Simulators#

Quantum states and their dynamics are simulated by classes belonging to the namespace simulators. PECOS contains a stabilizer simulator called SparseSim.

Expected Methods#

The set of gates allowed by a simulator may differ (the standard set for PECOS is given in Standard Gates; however, each simulator is expected to have a set of standard methods. I will describe them in this section.

When initializing a simulator, the first argument is expected to be the number of qudits to be simulated. This reserves the size of the quantum registry:

>>> from pecos.simulators import SparseSim
>>> state = SparseSim(4)

Note, for all simulators, the initial state of each qudit is the state \(|0\rangle\).

The only other method expected is the run_gate method. This method can be used to apply gates to a simulator instance by using the run_gate method:

>>> # Continuing from the previous code block.
>>> state.run_gate("X", {0, 1})
{}

Here the first argument is a gate symbol that is recognized by the simulator and the second argument is a set of gate locations. Other keywords and arguments may be supplied if it is allowed by the simulator. Such arguments could be used to change the behavior of the gate. For example, arguments could be used to define gate rotation-angles.

If measurements are made then a dictionary indicating the measurement results is returned by run_gate:

>>> # Continuing from the previous code block.
>>> state.run_gate("measure Z", {0, 1, 3})
{0: 1, 1: 1}

Here we see that the keys of the results dictionary are the qudit locations of the measurements, and the values are the corresponding measurement results except that zero results are not returned.

Classes in the circuit_runners namespace combine QuantumCircuits and simulators to apply gates to simulated uantum states. For a discussion about these classes see Circuit Runners.

StabSim#

Methods that specific to SparseSim will now be described.

The print_stabs method prints a stabilizer table corresponding to the state currently store in the simulator:

>>> state = SparseSim(3)
>>> state.run_gate("CNOT", {(0, 1)})
{}
>>> state.run_gate("X", {0})
{}
>>> state.print_stabs(print_destabs=True)
 -ZII
 -ZZI
  IIZ
-------------------------------
  XXI
  IXI
  IIX
([' -ZII', ' -ZZI', '  IIZ'], ['  XXI', '  IXI', '  IIX'])

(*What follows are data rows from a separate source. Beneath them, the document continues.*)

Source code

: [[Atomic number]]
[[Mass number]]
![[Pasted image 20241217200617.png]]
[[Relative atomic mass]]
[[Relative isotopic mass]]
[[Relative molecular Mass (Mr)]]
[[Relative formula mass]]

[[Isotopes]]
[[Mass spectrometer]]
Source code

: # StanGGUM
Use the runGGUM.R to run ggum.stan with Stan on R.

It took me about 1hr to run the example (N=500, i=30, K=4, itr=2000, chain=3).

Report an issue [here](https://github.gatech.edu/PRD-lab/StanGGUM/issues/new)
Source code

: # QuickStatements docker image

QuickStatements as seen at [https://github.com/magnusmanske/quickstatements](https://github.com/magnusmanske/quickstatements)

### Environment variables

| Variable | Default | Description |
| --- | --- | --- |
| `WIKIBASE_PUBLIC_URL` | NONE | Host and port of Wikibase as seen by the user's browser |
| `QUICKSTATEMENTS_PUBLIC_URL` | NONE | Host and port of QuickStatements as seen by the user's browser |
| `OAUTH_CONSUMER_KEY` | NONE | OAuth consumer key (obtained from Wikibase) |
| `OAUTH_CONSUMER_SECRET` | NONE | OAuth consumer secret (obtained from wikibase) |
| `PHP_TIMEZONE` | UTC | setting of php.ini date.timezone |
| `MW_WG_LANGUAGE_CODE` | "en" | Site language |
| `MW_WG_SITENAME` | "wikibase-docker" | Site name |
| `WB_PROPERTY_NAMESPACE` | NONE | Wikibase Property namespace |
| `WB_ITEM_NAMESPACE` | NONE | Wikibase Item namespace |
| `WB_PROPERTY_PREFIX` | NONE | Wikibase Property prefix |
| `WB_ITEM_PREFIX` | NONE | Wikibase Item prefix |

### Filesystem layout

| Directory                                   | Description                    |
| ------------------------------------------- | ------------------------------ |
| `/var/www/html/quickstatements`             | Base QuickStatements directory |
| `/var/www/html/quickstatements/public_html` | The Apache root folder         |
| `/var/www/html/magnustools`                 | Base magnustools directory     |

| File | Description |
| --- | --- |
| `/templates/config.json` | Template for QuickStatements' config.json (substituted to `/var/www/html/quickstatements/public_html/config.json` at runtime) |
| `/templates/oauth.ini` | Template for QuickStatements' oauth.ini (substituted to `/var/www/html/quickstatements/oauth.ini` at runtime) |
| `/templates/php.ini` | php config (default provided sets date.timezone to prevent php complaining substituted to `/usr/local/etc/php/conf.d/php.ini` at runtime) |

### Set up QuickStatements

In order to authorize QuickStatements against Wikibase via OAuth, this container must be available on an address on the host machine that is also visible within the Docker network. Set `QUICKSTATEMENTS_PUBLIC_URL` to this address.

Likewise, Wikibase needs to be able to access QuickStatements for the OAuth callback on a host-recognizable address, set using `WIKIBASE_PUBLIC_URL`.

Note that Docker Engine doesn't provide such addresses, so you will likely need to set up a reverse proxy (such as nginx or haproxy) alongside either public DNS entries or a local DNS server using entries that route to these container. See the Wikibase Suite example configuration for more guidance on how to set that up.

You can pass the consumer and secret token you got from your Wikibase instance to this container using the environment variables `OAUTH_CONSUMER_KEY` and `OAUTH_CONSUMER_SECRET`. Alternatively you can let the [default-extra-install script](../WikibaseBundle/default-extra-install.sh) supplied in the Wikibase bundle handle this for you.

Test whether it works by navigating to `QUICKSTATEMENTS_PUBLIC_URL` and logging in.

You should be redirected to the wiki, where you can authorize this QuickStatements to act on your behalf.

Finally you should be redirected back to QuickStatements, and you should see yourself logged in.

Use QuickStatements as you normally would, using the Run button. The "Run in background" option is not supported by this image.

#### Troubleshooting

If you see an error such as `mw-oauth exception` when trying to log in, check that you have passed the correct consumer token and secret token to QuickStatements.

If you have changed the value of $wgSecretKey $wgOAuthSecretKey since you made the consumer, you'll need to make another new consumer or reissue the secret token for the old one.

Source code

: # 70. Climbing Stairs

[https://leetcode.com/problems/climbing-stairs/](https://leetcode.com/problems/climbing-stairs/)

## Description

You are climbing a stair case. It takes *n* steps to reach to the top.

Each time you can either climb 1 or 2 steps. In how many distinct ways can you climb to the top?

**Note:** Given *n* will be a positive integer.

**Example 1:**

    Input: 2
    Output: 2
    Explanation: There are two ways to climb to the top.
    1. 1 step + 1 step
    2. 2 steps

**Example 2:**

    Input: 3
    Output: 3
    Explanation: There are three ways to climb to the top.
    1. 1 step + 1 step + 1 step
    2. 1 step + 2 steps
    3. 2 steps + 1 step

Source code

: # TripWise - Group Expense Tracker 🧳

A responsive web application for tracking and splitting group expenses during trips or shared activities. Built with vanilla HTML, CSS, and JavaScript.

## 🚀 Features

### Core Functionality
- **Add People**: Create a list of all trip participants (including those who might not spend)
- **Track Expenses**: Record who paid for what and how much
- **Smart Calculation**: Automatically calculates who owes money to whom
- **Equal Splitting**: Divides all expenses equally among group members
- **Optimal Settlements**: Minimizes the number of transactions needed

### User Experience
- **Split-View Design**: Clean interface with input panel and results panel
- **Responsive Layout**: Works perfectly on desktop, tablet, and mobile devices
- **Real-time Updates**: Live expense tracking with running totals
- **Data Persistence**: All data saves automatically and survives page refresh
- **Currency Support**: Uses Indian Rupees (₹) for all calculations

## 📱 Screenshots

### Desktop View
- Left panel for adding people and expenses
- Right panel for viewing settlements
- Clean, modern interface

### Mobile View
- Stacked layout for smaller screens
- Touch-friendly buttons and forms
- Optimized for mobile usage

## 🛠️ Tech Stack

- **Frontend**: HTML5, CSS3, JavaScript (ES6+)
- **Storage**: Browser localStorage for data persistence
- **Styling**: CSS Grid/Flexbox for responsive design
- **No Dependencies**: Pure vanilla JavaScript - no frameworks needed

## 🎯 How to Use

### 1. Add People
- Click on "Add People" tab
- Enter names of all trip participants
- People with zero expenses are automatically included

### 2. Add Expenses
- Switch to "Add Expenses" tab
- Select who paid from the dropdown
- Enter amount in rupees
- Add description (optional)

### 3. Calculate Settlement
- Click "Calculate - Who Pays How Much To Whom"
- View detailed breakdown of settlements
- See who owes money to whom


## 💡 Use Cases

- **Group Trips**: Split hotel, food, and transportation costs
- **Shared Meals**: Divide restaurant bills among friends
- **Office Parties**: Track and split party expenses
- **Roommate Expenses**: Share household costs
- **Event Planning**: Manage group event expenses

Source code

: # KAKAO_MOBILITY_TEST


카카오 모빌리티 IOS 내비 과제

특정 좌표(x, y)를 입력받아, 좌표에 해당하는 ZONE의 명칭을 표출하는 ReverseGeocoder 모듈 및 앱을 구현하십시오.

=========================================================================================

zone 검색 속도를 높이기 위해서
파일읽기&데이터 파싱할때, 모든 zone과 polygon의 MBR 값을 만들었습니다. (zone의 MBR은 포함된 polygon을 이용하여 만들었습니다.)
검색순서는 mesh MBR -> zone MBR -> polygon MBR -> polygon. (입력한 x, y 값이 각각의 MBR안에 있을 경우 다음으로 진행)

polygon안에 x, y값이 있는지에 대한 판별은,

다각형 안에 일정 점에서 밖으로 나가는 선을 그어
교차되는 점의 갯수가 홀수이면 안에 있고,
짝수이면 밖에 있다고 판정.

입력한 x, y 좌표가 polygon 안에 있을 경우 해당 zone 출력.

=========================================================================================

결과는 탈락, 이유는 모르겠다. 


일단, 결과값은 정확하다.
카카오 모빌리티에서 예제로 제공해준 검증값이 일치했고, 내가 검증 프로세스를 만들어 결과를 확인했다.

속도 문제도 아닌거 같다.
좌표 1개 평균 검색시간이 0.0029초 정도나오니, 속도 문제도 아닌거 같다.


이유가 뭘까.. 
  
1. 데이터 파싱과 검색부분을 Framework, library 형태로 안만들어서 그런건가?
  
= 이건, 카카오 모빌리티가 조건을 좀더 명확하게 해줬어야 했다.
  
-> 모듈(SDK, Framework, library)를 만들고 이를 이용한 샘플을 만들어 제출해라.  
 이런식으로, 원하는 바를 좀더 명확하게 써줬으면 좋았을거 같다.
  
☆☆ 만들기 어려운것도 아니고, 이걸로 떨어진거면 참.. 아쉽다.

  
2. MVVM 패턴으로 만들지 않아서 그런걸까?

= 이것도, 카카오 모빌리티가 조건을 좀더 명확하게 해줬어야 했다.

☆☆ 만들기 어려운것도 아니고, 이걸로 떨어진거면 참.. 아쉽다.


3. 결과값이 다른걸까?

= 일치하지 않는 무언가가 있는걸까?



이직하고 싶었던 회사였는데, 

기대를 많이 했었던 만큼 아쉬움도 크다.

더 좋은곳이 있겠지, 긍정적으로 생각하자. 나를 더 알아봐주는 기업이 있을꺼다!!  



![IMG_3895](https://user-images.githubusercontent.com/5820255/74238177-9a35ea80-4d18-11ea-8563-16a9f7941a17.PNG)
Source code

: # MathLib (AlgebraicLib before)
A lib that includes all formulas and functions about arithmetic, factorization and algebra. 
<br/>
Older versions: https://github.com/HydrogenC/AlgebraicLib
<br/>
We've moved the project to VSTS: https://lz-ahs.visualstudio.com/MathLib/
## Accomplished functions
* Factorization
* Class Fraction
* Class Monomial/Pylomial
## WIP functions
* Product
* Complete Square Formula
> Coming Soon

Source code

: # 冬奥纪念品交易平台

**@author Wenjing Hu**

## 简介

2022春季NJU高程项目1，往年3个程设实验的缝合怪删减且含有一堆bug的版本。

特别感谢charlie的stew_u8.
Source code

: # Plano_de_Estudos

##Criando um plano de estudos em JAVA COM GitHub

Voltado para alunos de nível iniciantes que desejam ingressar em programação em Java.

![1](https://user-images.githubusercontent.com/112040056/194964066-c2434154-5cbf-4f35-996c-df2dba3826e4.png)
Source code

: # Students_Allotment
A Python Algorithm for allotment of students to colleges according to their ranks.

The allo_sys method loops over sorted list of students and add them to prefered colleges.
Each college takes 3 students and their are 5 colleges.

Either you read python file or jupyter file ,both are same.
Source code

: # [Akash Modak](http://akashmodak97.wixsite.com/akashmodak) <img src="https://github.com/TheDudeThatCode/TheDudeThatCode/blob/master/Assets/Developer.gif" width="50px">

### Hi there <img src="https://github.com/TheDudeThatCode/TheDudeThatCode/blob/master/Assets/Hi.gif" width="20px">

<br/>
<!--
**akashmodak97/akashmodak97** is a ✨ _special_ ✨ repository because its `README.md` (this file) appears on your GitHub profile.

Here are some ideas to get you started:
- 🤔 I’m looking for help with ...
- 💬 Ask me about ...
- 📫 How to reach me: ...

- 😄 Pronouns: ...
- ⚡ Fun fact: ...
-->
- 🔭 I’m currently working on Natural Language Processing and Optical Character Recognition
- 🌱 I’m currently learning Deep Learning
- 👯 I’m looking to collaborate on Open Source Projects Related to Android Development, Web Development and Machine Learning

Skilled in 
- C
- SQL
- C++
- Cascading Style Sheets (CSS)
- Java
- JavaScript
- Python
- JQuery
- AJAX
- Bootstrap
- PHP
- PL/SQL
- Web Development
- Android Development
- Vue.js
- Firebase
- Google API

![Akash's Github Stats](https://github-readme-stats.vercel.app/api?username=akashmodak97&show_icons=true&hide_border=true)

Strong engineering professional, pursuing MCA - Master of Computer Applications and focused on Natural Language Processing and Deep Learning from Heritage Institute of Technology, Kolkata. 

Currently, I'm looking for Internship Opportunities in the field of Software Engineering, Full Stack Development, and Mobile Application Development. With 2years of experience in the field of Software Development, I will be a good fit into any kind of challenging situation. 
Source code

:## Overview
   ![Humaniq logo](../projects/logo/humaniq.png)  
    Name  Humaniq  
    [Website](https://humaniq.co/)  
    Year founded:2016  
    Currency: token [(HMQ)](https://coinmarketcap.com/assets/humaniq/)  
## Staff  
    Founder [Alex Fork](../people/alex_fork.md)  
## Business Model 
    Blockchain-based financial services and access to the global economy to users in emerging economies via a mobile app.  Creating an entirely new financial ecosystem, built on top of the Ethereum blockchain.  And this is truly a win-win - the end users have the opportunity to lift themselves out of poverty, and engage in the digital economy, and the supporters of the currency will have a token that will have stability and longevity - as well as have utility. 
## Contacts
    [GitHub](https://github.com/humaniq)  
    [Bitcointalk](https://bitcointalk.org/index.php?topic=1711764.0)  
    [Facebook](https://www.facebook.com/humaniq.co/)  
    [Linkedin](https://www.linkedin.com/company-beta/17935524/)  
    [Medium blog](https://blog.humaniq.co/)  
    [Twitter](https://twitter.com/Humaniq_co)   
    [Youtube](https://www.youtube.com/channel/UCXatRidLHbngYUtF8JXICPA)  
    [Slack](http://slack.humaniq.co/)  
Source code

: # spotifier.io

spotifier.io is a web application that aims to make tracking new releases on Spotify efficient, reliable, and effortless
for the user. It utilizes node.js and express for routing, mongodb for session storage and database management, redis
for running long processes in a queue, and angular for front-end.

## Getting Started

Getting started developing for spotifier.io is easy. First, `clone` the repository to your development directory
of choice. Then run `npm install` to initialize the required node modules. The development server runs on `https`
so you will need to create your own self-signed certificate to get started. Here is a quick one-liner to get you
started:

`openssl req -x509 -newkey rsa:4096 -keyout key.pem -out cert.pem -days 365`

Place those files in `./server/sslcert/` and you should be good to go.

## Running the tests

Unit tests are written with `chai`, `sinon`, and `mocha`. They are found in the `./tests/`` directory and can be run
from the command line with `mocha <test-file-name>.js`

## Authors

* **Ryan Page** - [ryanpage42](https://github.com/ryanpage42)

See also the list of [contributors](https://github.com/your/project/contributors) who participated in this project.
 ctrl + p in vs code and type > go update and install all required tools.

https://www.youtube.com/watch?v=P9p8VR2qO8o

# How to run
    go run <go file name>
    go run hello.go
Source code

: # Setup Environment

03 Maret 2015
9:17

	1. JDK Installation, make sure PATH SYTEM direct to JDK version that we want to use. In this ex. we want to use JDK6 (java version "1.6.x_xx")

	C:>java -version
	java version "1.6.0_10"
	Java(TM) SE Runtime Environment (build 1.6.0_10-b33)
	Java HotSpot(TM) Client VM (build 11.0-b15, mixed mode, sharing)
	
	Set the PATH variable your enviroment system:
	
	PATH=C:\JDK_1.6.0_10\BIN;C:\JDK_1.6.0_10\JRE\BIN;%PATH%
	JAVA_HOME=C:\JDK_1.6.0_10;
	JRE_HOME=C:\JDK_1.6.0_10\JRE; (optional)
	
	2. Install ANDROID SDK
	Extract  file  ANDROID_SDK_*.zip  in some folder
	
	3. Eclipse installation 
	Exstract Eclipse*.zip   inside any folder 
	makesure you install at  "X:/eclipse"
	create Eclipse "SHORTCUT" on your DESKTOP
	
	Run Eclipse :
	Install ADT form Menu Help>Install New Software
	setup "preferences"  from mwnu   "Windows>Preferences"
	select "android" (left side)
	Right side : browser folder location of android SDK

Here in the print output stabilizer generators are indicated by the strings above the dashed lines, while destabilizer generators are indicated by the strings below. Note that the destabilizers are only given when print_destabs is set to True (default value is False).

The logical_sign method can be used to determine the sign of stabilizer generators. As the stabilizer simulators represent stabilizer states, logical basis-states are stabilized by logical operators. Therefore, this method is useful in Monte Carlo simulations to determine if logical errors have flipped the sign of logical operators.

An example of using the logical_sign method is seen in the following:

>>> # Continuing with the following example:
>>> from pecos.circuits import QuantumCircuit
>>> stab = QuantumCircuit([{"Z": {0, 1}}])
>>> state.logical_sign(stab)
1
>>> stab = QuantumCircuit([{"Z": {2}}])
>>> state.logical_sign(stab)
0

A \(1\) is returned if the phase of the stabilizer is \(-1\), and a \(0\) is returned if the phase is \(+1\). If the stabilizer supplied to logical_sign is not a stabilizer of the state, then an exception will be raised.